On the pickup stopped by the armored carrier, the machine gunner swung the only remaining heavy weapon toward the rooftops on the right.

Before he could pull the trigger, his head exploded like a watermelon—another 12.7mm sniper bullet, its immense kinetic energy and the resistance of the skull causing the round to tumble and cavitate, did its gruesome work.

With both machine gunners down at the start, nearly a third of the government troops were killed or wounded, and all three pickups disabled on the road. The mission for Black Fox and her team had been executed with professional excellence—truly, a cut above the rest.

The armored personnel carrier, its tough exterior undamaged, seemed to realize its attackers were no ordinary force; perhaps it even mistook them for rebels, who were known to possess anti-tank missiles.

Rather than joining the fight or firing its 73mm low-pressure smoothbore gun, or even using its machine gun ports, the APC made the canny decision to abandon the disabled pickups and continue charging toward the edge of the village, engine roaring at full throttle.
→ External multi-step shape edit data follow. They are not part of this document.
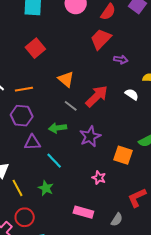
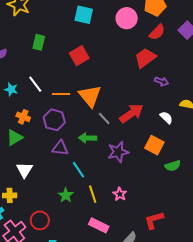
orange triangle: (66, 79) -> (90, 96), moved, size x1.4
orange square: (123, 155) -> (154, 145), moved
yellow line: (17, 188) -> (93, 194), moved

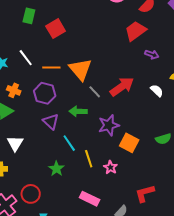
red square: (79, 56) -> (56, 29), moved
orange square: (154, 145) -> (129, 143), moved
purple triangle: (60, 148) -> (51, 122), turned 36
yellow line: (93, 194) -> (89, 159), moved

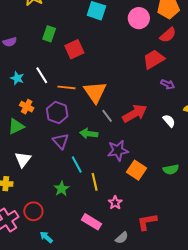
pink star: (110, 167) -> (115, 203), moved

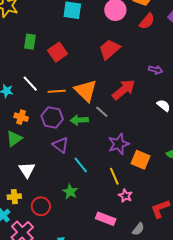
red trapezoid: (154, 59) -> (109, 49), moved
red arrow: (135, 113) -> (124, 90), moved
green arrow: (89, 134) -> (79, 120), moved
yellow line: (95, 182) -> (114, 176), moved
red circle: (33, 211) -> (41, 206), moved

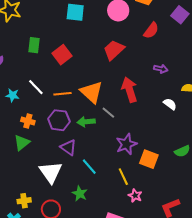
red semicircle: (147, 21) -> (151, 30), moved
red arrow: (124, 90) -> (129, 90), turned -65
white triangle: (27, 170) -> (51, 172), moved, size x1.4

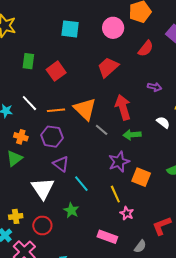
green arrow: (86, 122) -> (132, 135), moved

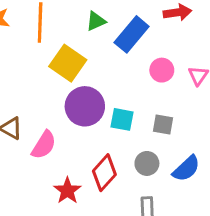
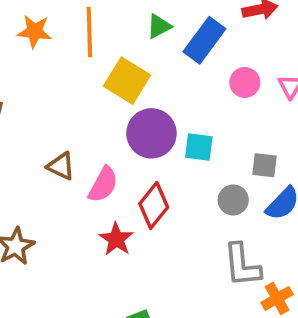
gray square: (163, 124) -> (265, 165), moved
red diamond: (104, 173) -> (154, 205), moved
red star: (67, 191) -> (116, 239), moved

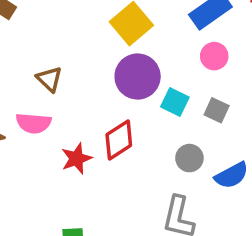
pink circle: (245, 82) -> (214, 56), moved
gray square: (265, 165) -> (217, 110), moved
pink semicircle: (103, 185) -> (34, 123), moved, turned 48

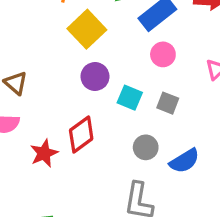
purple circle: (138, 77) -> (95, 77), size x0.7

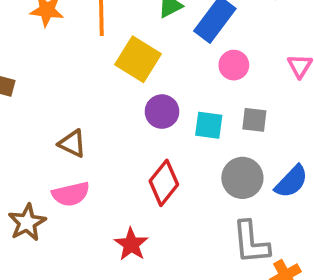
gray circle: (146, 147) -> (242, 178), size x1.4
red star: (44, 153) -> (131, 244), moved

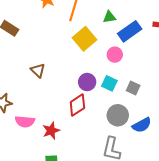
pink circle: (234, 65) -> (115, 55), moved
purple circle: (162, 112) -> (87, 82), moved
pink semicircle: (71, 194) -> (25, 121), moved

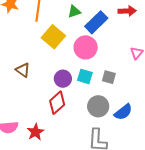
pink circle: (115, 55) -> (86, 47), size x1.5
brown triangle: (38, 70) -> (23, 70), moved

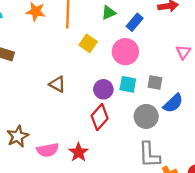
blue rectangle: (96, 22) -> (135, 22), size x0.7
yellow square: (53, 37) -> (88, 43), size x0.7
blue semicircle: (123, 112) -> (173, 103), moved

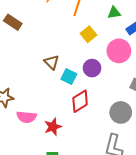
cyan square: (128, 84) -> (69, 77), moved
purple circle: (103, 89) -> (92, 68), moved

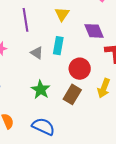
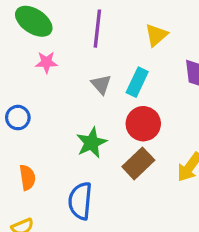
red circle: (80, 69) -> (143, 124), moved
blue semicircle: (43, 127) -> (80, 201), turned -125

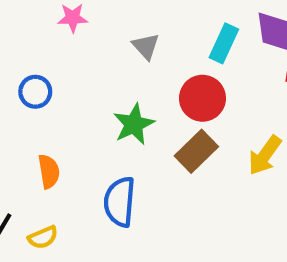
cyan rectangle: (137, 82) -> (224, 43), moved

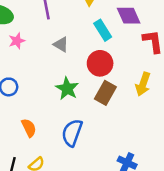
cyan rectangle: (224, 43) -> (103, 30), turned -40
blue semicircle: (120, 202) -> (72, 133), turned 32

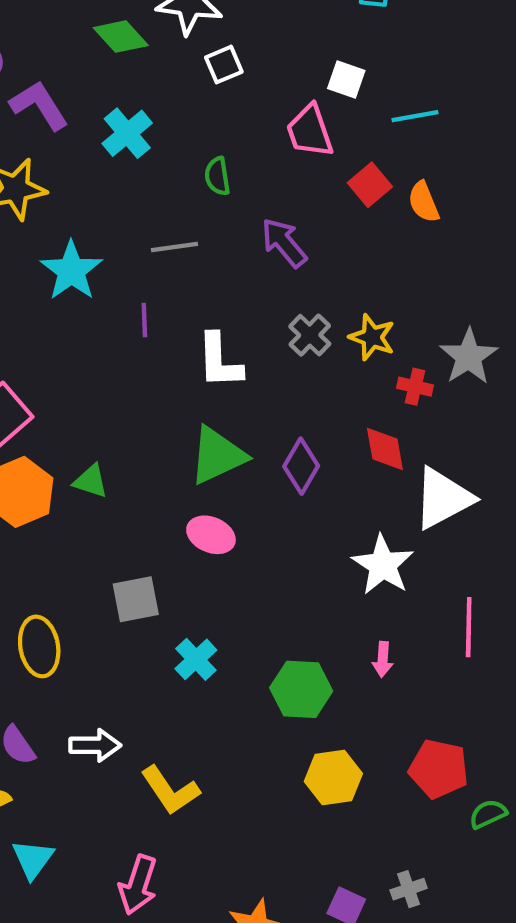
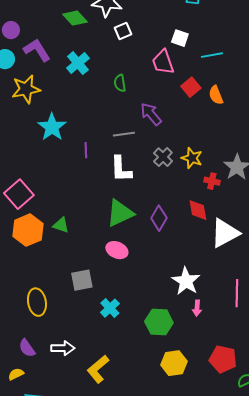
gray line: (174, 247) -> (124, 134), moved
white star: (383, 565) -> (186, 281), moved
yellow L-shape: (170, 790) -> (98, 369), turned 84

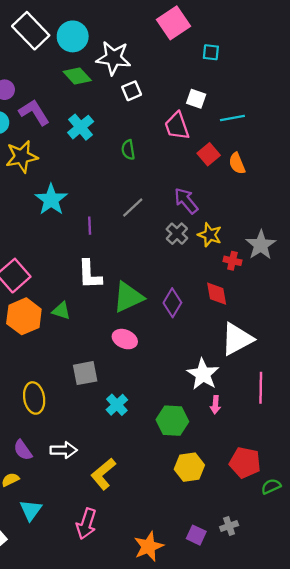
purple arrow: (151, 114) -> (186, 201), moved
gray line: (124, 134) -> (133, 208), turned -35
white L-shape: (121, 169) -> (90, 274), moved
white triangle: (225, 233) -> (237, 339), moved

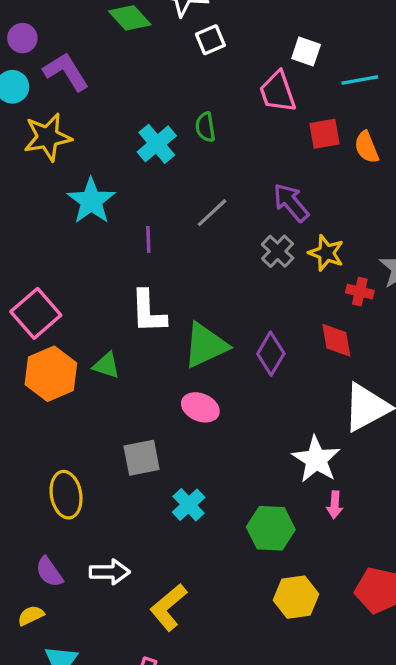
cyan cross: (81, 127) -> (157, 144), moved
red square: (209, 154) -> (325, 134), turned 30

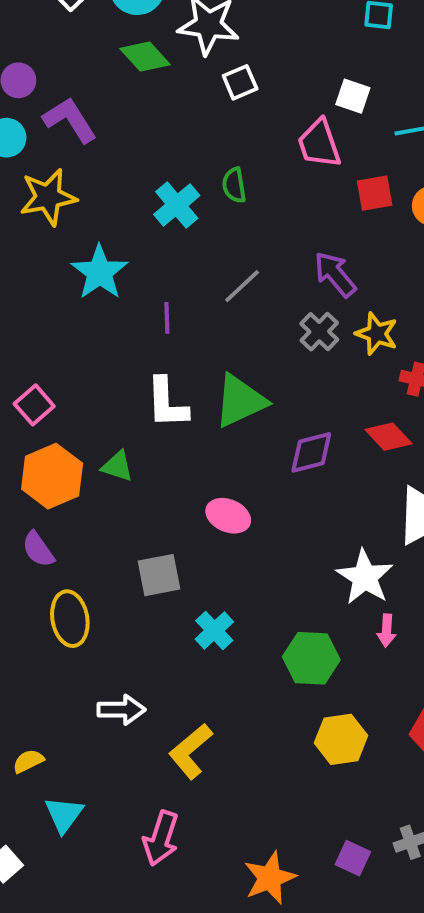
pink square: (36, 313) -> (34, 405), size x0.7
red diamond: (336, 340) -> (388, 437), turned -33
green triangle: (205, 345) -> (240, 401), moved
purple diamond: (271, 354) -> (311, 452), turned 45
purple semicircle: (49, 572) -> (38, 549), moved

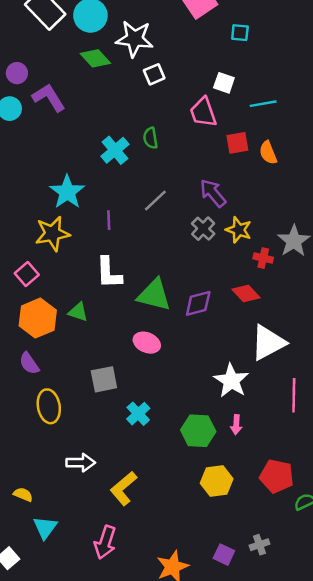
yellow star: (48, 197) -> (52, 234), moved
green triangle: (240, 401) -> (154, 295), moved, turned 39
pink arrow: (387, 631) -> (236, 425), moved
yellow semicircle: (28, 761) -> (23, 494), turned 48

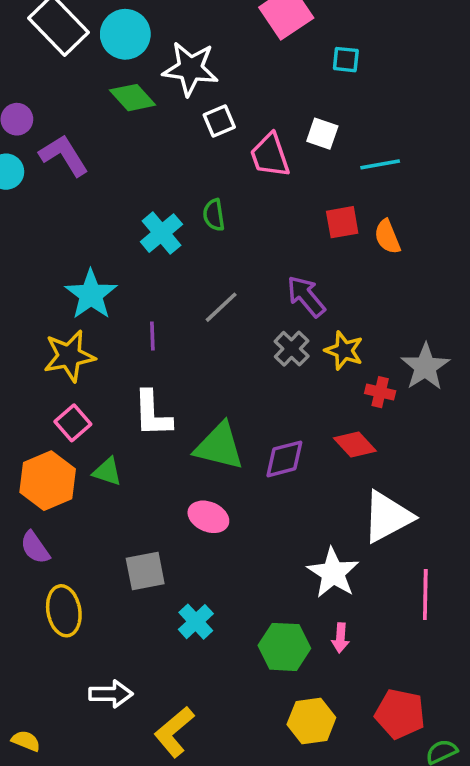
pink trapezoid: (203, 112) -> (270, 155), moved
pink square: (27, 274) -> (73, 423), moved

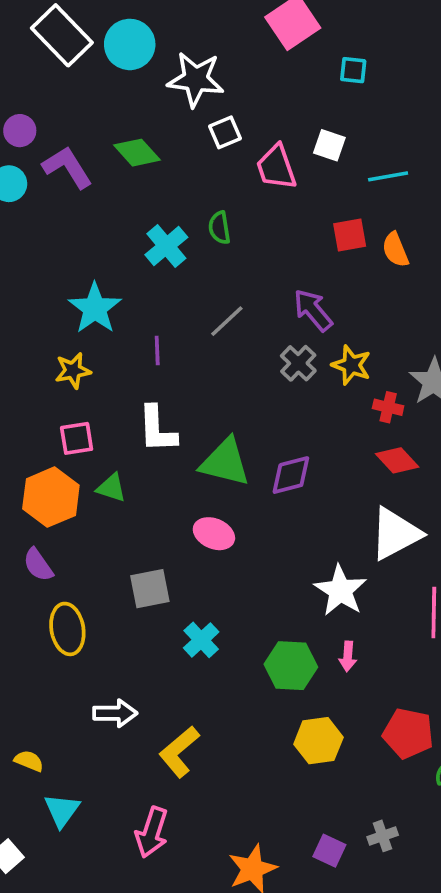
green diamond: (133, 98) -> (137, 153), moved
yellow star: (69, 356) -> (73, 371), size x0.7
pink square: (73, 423) -> (77, 438), turned 32
red diamond: (355, 444) -> (397, 460), moved

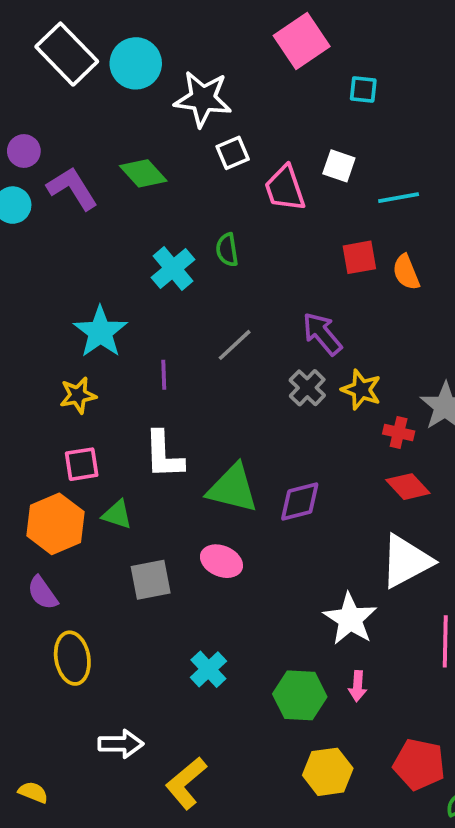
gray square: (150, 589) -> (151, 580), moved

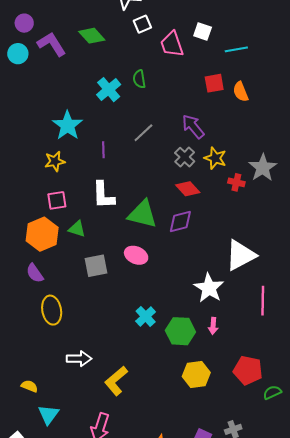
red diamond: (408, 487) -> (188, 189), moved
cyan cross: (208, 669) -> (146, 316), moved

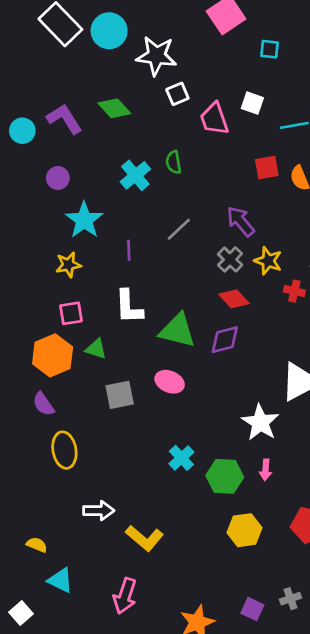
purple circle: (24, 23) -> (58, 178), moved
yellow L-shape: (116, 381) -> (145, 538), turned -100
cyan triangle: (48, 415) -> (60, 580), turned -40

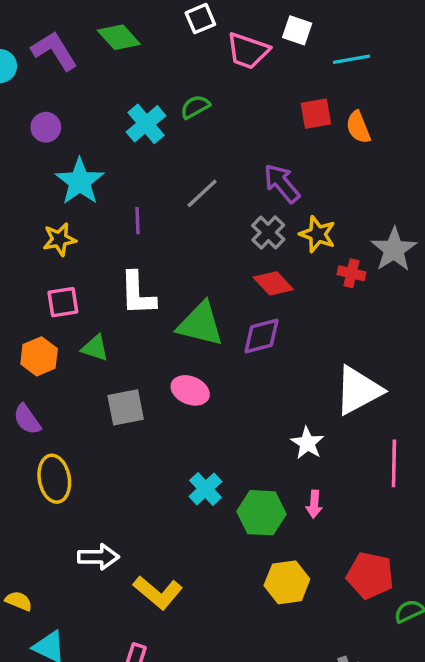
pink trapezoid: (214, 119) -> (248, 51), turned -52
green semicircle: (174, 162) -> (195, 107), turned 70
orange hexagon: (53, 355) -> (39, 356), size x0.7
white star: (260, 422) -> (307, 443), size x0.7

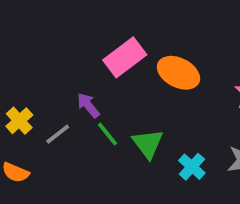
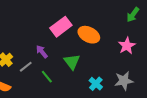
green line: (108, 134) -> (47, 77), moved
green triangle: (148, 144) -> (72, 62), moved

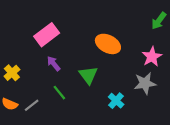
pink rectangle: (61, 27) -> (47, 35), moved
gray line: (26, 67) -> (32, 105), moved
gray star: (124, 81) -> (145, 83), moved

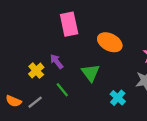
pink rectangle: (47, 35) -> (69, 24), moved, turned -65
yellow cross: (12, 73) -> (36, 71), moved

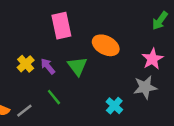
yellow cross: (36, 71) -> (26, 64), moved
green triangle: (91, 73) -> (77, 66), moved

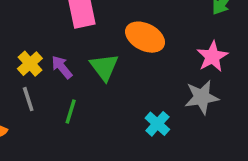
green line: (54, 97) -> (71, 111), turned 56
gray line: (24, 111) -> (28, 99), moved, turned -70

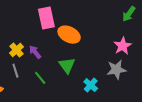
orange ellipse: (145, 37) -> (69, 35), moved
green triangle: (104, 67) -> (67, 65), moved
green line: (71, 111) -> (40, 78), turned -56

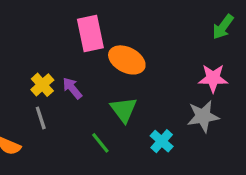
pink star: (123, 46) -> (213, 78), turned 30
green line: (40, 78) -> (100, 143), moved

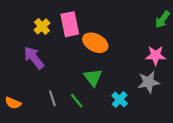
yellow cross: (42, 85) -> (42, 26), moved
purple arrow: (72, 88) -> (34, 58), moved, size x1.5
gray line: (41, 118) -> (52, 98), moved

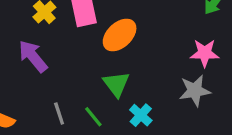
orange ellipse: (95, 43) -> (120, 35), turned -70
cyan cross: (120, 100) -> (141, 115), moved

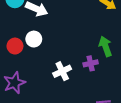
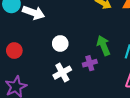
white circle: (34, 39) -> (60, 43), moved

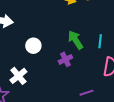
white cross: (62, 73) -> (18, 76), moved

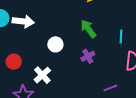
green arrow: (76, 40) -> (88, 29), moved

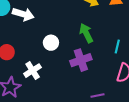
purple cross: (88, 56) -> (81, 60), size x1.5

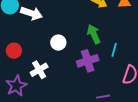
cyan line: (117, 46) -> (114, 50), moved

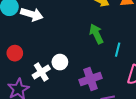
white circle: (58, 43) -> (60, 62), moved
purple cross: (88, 61) -> (90, 79), moved

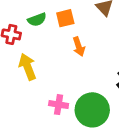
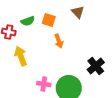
orange square: (65, 18) -> (49, 20), turned 32

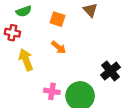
green semicircle: (28, 21) -> (24, 11), moved
orange arrow: (59, 41) -> (59, 47), moved, turned -32

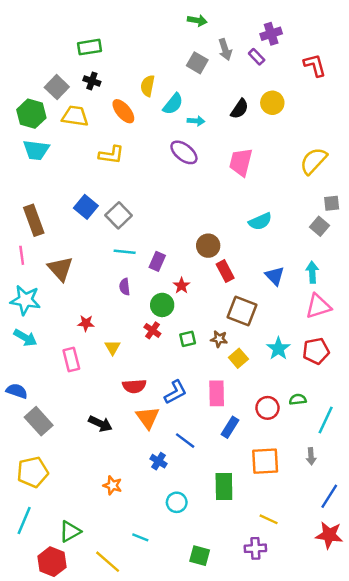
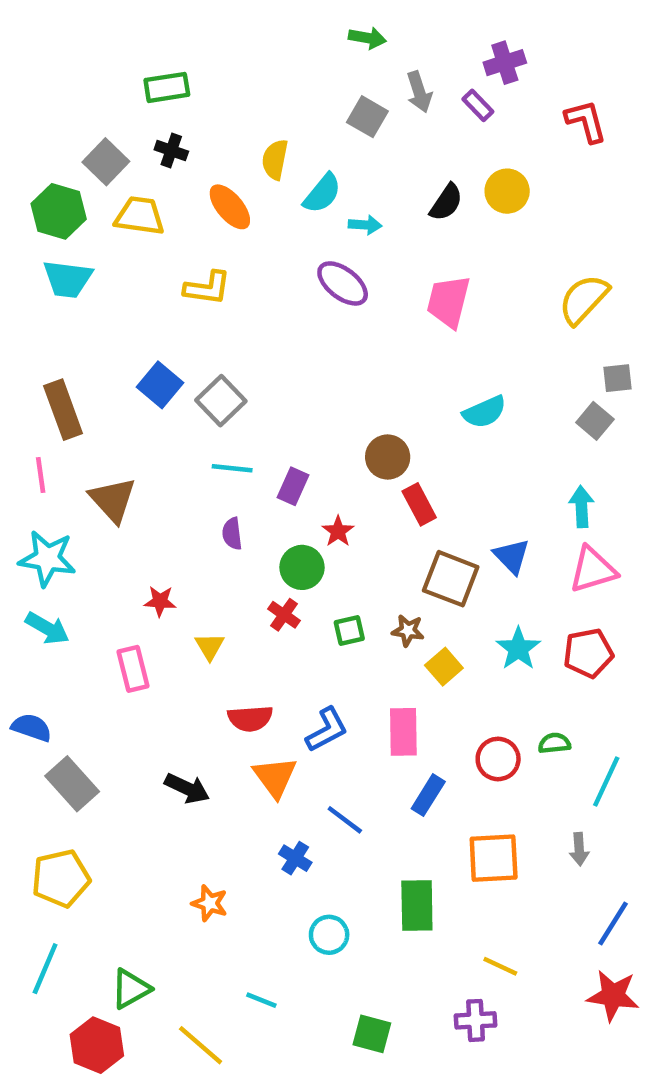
blue triangle: (275, 276) -> (512, 556), moved

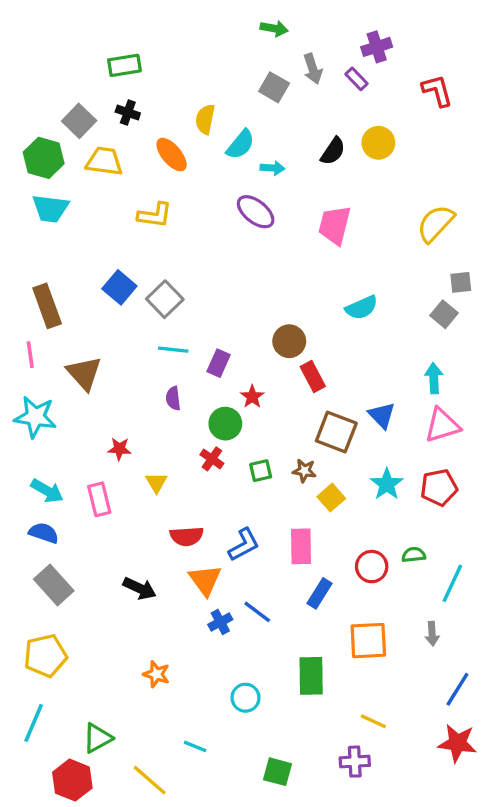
cyan arrow: (47, 628) -> (47, 491), moved
blue semicircle: (32, 727) -> (44, 533), moved
blue cross: (295, 858) -> (220, 622), moved, turned 30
When the armored carrier was less than ten meters from the village exit, an explosion erupted beneath it. The blast wasn’t powerful enough to penetrate the hull like a mine, but it was significant—enough to lift the ten-ton vehicle off its tracks for a moment.

Luck was on the side of the armored carrier; though the relatively vulnerable track was hit, it wasn’t severed.

“Damn it!” Tiger cursed in Russian. The high-explosive plastic charge hadn’t managed to destroy the carrier’s track as planned, and with that failure, the tide of the battle had turned against them. How could he not be furious?